Cult Review
Senior Film Conservator
Look, if you’re into the history of nature photography or just like watching old footage of stampeding animals, this is a weird little relic to dig up. If you need a plot, clear characters, or anything resembling a modern narrative flow, you are going to be bored out of your mind within three minutes. It is a very specific kind of strange that only makes sense if you’re a total film history nerd.
It’s barely a movie, honestly. It’s more of a long, grainy observation of pure, unadulterated panic.
Watching these animals flee a fire is genuinely stressful. You can tell Hubbard wasn't worried about lighting or framing; he was just trying to keep the camera steady while everything went to hell. The dust clouds are massive. You spend most of the runtime squinting at the screen, trying to figure out which blurry shape is a gazelle and which is just a patch of scorched grass.
There is this one moment where a group of wildebeest just... they stop moving for a second. It is so awkward. It feels like they realized they were on camera for a second before remembering the fire was still behind them. 🦒
It’s a far cry from the studio polish you’d see in a picture like Min and Bill. There’s no dialogue, obviously. No forced romance. Just the sound of wind and the occasional crackle of flames if you’re lucky enough to hear a decent transfer. It makes some of the more staged dramas from the same era, like Huckleberry Finn, feel like they’re from another planet entirely.
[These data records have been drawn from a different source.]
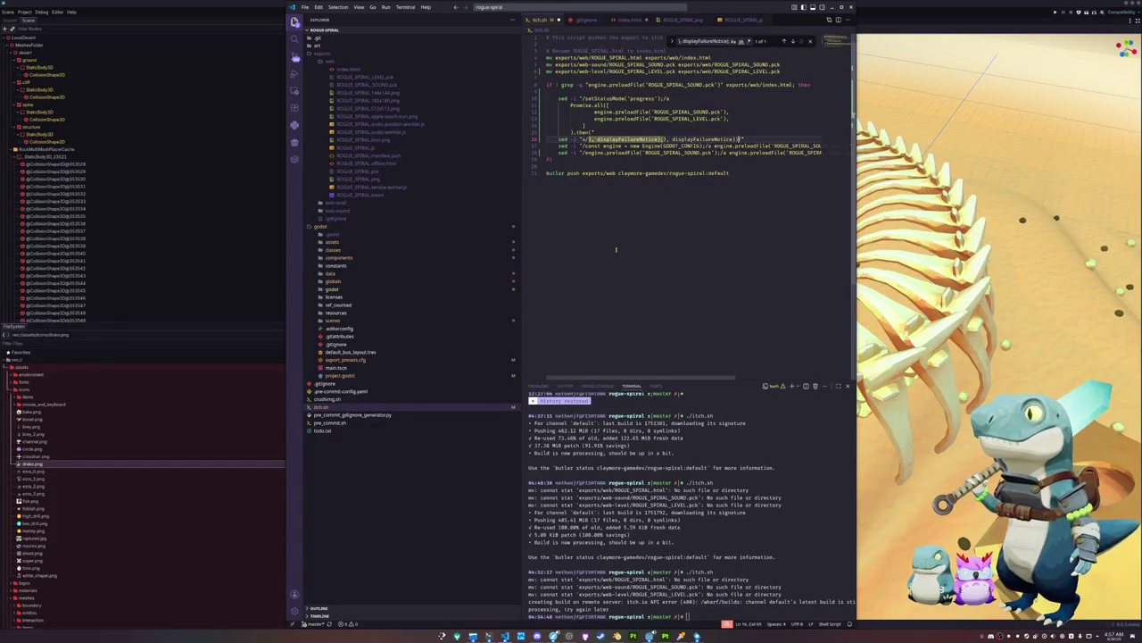
text(;)
click(718, 466)
key(Up)
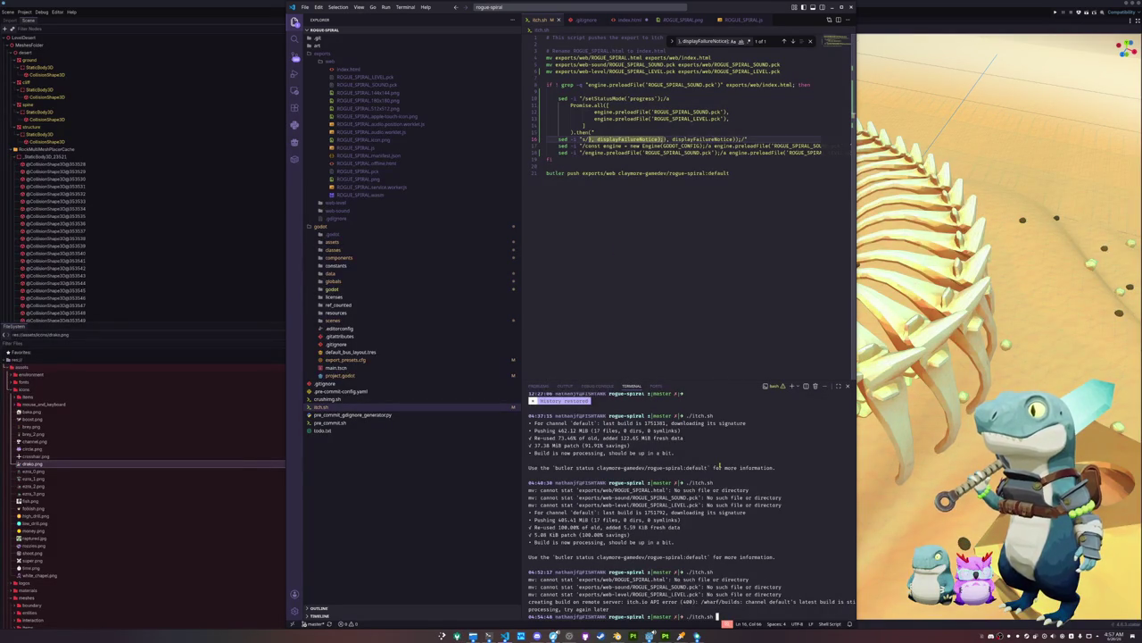
Check the sed lines in itch.sh, then rerun ./itch.sh to push the patched build with butler
click(619, 235)
click(613, 165)
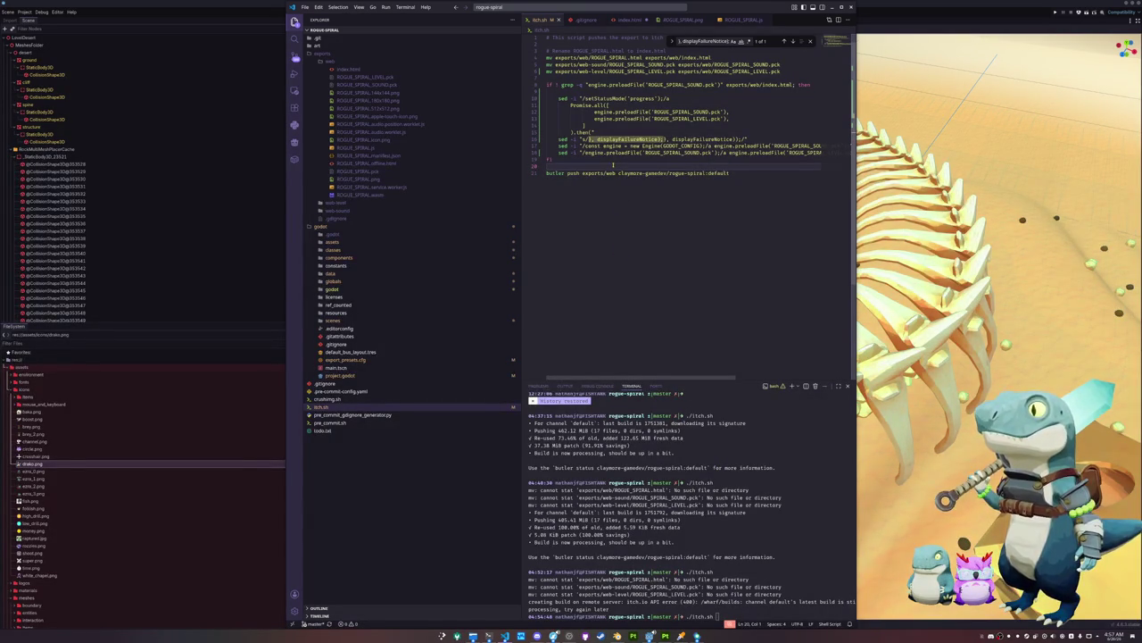
scroll(613, 166, up, 1)
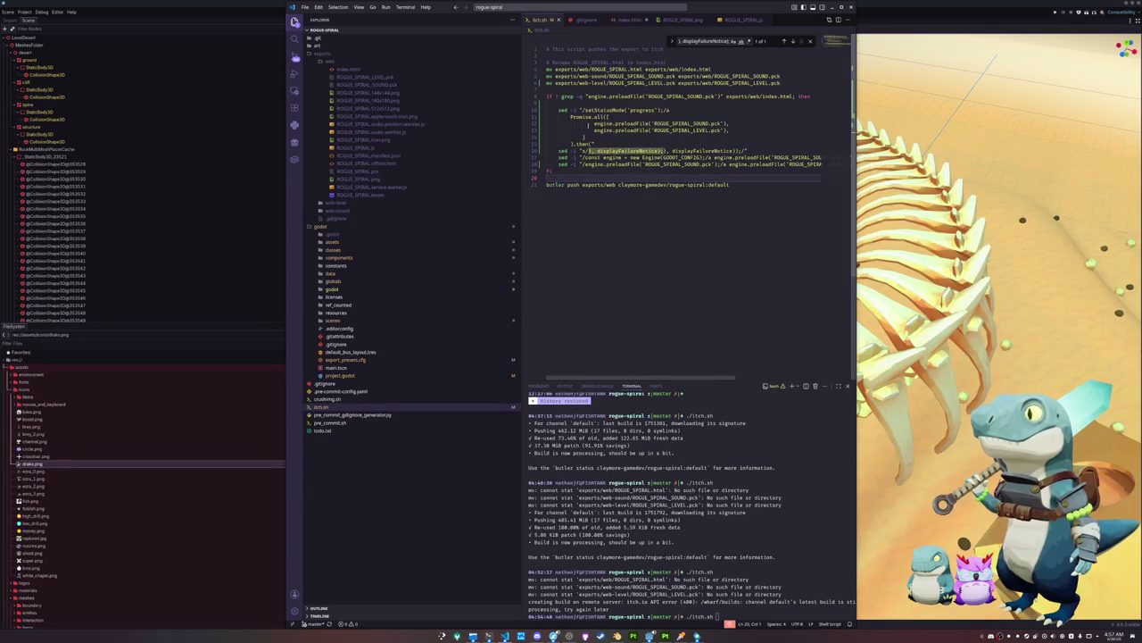
click(559, 165)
I caught myself wondering if the cameraman was actually safe. Probably not. He was right in the middle of it. That kind of guts is rare now.
It is definitely not something you watch for the story. It is something you watch to see a guy stand in the middle of a burning jungle because he thought people back home would want to see it. It is messy. It is loud in its own quiet way. And it really doesn't care if you're comfortable watching it.